#### [Selected excerpt]
▽
Fetch the offset of page within a folio. Depending on the size of folio
and folio_offset, fetch a larger length. This length may consist of
multiple contiguous pages if folio is multiorder.
Using the length calculate number of pages which will be added to bio and
increment the loop counter to skip those pages.
Using a helper function check if pages are contiguous and belong to same
folio, this is done as a COW may happen and change contiguous mapping of
pages of folio.
This technique helps to avoid overhead of merging pages which belong to
same large order folio.
Also folio-lize the functions bio_iov_add_page() and
bio_iov_add_zone_append_page()
Signed-off-by: Kundan Kumar <kundan.kumar@samsung.com>
---
block/bio.c | 77 ++++++++++++++++++++++++++++++++++++++++++-----------
1 file changed, 61 insertions(+), 16 deletions(-)
diff --git a/block/bio.c b/block/bio.c
index 05d624f016f0..32c9c6d80384 100644
--- a/block/bio.c
+++ b/block/bio.c
@@ -1243,8 +1243,8 @@ void bio_iov_bvec_set(struct bio *bio, struct iov_iter *iter)
bio_set_flag(bio, BIO_CLONED);
}
-static int bio_iov_add_page(struct bio *bio, struct page *page,
- unsigned int len, unsigned int offset)
+static int bio_iov_add_folio(struct bio *bio, struct folio *folio, size_t len,
+ size_t offset)
{
bool same_page = false;
@@ -1253,30 +1253,61 @@ static int bio_iov_add_page(struct bio *bio, struct page *page,
if (bio->bi_vcnt > 0 &&
bvec_try_merge_page(&bio->bi_io_vec[bio->bi_vcnt - 1],
- page, len, offset, &same_page)) {
+ folio_page(folio, 0), len, offset,
+ &same_page)) {
bio->bi_iter.bi_size += len;
if (same_page)
- bio_release_page(bio, page);
+ bio_release_page(bio, folio_page(folio, 0));
return 0;
}
- __bio_add_page(bio, page, len, offset);
+ bio_add_folio_nofail(bio, folio, len, offset);
return 0;
}
-static int bio_iov_add_zone_append_page(struct bio *bio, struct page *page,
- unsigned int len, unsigned int offset)
△
#### [Supplied data]
▽
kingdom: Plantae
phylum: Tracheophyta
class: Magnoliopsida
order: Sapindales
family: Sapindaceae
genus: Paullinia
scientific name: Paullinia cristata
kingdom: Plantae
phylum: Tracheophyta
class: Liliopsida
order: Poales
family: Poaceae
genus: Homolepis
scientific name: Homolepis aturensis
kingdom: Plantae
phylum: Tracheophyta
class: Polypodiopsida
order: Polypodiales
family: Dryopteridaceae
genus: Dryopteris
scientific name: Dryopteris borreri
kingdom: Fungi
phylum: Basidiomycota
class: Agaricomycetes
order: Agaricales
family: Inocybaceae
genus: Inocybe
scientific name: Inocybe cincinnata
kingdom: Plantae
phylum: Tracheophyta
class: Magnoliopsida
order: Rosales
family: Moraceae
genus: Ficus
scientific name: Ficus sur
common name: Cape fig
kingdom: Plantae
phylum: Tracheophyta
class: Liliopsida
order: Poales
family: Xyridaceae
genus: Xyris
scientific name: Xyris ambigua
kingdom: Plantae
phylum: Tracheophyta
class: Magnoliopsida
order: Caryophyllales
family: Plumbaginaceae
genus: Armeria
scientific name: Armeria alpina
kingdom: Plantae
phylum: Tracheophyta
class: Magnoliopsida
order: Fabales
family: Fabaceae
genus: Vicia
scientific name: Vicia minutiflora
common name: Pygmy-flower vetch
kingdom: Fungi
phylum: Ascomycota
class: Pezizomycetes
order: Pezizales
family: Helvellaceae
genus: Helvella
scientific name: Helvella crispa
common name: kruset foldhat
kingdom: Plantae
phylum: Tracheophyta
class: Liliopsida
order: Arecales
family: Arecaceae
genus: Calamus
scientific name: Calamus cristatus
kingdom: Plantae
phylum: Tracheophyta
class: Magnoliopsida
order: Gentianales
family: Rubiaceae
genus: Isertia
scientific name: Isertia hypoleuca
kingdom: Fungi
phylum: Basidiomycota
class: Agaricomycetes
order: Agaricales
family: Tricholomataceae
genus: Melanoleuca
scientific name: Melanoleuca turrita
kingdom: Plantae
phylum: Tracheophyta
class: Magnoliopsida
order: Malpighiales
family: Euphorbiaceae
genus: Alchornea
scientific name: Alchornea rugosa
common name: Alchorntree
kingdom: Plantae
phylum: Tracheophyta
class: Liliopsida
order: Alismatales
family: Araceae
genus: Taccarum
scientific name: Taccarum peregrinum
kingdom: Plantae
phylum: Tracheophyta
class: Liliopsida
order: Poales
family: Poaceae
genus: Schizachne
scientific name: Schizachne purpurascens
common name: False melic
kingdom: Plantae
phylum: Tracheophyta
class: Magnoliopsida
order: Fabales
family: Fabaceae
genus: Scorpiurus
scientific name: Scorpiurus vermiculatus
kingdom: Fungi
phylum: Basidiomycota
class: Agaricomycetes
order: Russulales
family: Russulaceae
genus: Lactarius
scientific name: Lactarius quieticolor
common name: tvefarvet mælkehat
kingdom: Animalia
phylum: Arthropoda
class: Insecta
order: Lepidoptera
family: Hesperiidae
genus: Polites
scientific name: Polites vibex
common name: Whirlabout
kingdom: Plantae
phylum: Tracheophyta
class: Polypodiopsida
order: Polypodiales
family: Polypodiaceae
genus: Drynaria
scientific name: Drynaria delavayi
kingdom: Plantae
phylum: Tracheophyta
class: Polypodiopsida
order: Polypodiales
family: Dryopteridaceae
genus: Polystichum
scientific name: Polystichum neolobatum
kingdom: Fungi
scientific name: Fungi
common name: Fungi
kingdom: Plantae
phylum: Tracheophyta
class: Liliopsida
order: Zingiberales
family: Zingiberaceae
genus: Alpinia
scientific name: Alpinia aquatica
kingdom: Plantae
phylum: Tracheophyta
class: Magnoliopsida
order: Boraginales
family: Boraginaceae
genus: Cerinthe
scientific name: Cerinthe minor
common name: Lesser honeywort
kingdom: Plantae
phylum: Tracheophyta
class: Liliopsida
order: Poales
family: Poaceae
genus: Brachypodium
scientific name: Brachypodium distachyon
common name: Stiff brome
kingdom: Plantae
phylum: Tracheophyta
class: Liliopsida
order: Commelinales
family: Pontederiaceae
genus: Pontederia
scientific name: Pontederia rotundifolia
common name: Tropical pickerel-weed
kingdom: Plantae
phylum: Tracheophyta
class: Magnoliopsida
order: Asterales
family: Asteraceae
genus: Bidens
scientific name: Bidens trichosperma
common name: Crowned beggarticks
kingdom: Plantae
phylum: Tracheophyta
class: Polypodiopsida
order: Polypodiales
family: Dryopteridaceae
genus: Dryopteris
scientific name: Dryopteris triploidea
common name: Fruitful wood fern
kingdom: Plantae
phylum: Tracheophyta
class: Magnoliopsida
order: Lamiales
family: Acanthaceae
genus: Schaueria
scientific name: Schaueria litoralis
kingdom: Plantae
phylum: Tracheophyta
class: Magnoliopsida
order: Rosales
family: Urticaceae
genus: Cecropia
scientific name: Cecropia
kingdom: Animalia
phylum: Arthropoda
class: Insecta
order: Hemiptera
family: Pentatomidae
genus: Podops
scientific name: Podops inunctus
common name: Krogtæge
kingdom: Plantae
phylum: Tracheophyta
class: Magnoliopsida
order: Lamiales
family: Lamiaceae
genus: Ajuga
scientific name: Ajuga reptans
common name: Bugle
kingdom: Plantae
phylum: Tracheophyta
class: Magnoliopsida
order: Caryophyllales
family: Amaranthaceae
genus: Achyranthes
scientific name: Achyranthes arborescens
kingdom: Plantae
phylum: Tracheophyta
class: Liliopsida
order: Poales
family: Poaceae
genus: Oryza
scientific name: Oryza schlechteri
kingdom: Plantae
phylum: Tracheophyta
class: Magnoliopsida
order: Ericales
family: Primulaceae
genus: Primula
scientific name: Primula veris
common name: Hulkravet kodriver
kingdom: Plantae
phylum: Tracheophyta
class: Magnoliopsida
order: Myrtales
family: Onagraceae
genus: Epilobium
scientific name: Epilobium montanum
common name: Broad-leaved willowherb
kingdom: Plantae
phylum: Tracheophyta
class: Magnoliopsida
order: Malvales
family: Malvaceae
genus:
△
Reproduce the part of the patch excerpt starting at "This technique helps" and ending at "bio_iov_add_zone_append_page()". The items are separate material from the patch excerpt.

This technique helps to avoid overhead of merging pages which belong to
same large order folio.
Also folio-lize the functions bio_iov_add_page() and
bio_iov_add_zone_append_page()